What the task asks
Below are lines of data; restate word for word those running from the line containing "Appeal Decision APP/G5180/W/21/3274124" to the line containing "In their consideration", inclusive, and no others.

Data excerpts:
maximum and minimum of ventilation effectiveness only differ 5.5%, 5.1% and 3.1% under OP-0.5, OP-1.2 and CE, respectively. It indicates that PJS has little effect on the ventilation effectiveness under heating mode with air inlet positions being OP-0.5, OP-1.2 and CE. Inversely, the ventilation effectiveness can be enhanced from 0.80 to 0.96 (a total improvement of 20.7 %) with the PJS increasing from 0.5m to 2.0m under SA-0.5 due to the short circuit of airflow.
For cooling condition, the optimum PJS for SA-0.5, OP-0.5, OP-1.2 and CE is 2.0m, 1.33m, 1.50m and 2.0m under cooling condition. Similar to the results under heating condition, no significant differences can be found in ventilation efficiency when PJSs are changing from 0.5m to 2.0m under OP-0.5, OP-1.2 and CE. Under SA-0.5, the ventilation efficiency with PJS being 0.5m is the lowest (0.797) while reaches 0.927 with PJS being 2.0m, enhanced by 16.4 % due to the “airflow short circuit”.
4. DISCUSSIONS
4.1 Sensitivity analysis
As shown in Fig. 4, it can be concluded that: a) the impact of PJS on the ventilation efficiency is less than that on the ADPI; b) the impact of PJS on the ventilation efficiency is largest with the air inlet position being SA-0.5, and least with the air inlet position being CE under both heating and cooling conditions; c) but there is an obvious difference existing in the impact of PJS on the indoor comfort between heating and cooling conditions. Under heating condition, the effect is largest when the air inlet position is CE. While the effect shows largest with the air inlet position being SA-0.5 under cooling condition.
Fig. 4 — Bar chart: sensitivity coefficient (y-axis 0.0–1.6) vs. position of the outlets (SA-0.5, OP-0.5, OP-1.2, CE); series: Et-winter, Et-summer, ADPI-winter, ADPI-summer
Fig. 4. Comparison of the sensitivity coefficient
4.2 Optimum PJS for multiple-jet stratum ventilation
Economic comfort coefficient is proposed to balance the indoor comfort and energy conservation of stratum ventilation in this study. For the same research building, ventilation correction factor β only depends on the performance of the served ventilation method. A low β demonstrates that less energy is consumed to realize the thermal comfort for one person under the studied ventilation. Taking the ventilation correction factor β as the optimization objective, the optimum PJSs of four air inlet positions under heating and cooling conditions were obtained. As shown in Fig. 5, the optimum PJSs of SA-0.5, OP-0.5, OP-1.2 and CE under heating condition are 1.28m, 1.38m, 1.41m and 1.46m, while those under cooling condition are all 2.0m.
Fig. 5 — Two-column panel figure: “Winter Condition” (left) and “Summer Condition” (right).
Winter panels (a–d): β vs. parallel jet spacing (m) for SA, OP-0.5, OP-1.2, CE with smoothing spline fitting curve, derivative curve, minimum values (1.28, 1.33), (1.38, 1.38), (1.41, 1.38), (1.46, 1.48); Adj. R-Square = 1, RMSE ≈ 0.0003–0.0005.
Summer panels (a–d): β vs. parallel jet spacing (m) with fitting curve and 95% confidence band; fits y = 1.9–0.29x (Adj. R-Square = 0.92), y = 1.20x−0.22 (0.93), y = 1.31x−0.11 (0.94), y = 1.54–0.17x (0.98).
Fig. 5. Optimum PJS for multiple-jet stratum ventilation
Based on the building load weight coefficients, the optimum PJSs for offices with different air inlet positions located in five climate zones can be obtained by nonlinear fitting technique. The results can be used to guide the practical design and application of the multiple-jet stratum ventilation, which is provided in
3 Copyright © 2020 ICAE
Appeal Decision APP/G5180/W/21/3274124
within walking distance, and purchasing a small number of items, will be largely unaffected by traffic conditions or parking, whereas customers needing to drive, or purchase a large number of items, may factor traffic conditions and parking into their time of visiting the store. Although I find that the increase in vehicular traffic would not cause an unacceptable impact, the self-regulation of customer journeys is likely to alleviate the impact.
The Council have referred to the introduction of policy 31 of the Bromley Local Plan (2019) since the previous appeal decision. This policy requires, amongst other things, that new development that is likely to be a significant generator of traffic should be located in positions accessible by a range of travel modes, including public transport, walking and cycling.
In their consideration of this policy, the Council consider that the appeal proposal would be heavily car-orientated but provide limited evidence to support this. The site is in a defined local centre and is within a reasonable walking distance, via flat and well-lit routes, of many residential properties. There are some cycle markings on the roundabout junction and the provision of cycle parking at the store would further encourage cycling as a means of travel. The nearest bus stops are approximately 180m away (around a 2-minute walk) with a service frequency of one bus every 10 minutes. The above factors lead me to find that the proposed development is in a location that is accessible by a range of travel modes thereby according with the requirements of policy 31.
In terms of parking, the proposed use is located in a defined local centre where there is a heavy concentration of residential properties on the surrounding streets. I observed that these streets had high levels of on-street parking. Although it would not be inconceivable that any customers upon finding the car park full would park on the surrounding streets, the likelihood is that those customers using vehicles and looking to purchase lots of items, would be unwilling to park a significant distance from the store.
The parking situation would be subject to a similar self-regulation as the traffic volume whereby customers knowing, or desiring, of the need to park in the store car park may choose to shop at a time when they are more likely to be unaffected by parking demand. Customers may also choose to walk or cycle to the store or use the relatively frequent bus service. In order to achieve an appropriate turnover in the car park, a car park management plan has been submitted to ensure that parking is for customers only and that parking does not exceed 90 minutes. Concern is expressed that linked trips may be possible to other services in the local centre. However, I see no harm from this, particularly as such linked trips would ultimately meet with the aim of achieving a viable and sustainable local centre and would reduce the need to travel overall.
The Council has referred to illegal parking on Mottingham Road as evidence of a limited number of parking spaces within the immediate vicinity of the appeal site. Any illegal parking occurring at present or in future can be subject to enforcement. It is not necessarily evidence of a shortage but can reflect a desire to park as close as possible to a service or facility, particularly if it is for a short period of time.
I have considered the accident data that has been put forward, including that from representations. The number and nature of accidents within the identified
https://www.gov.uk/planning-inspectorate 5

Response to this exercise
Appeal Decision APP/G5180/W/21/3274124
within walking distance, and purchasing a small number of items, will be largely unaffected by traffic conditions or parking, whereas customers needing to drive, or purchase a large number of items, may factor traffic conditions and parking into their time of visiting the store. Although I find that the increase in vehicular traffic would not cause an unacceptable impact, the self-regulation of customer journeys is likely to alleviate the impact.
The Council have referred to the introduction of policy 31 of the Bromley Local Plan (2019) since the previous appeal decision. This policy requires, amongst other things, that new development that is likely to be a significant generator of traffic should be located in positions accessible by a range of travel modes, including public transport, walking and cycling.
In their consideration of this policy, the Council consider that the appeal proposal would be heavily car-orientated but provide limited evidence to support this. The site is in a defined local centre and is within a reasonable walking distance, via flat and well-lit routes, of many residential properties. There are some cycle markings on the roundabout junction and the provision of cycle parking at the store would further encourage cycling as a means of travel. The nearest bus stops are approximately 180m away (around a 2-minute walk) with a service frequency of one bus every 10 minutes. The above factors lead me to find that the proposed development is in a location that is accessible by a range of travel modes thereby according with the requirements of policy 31.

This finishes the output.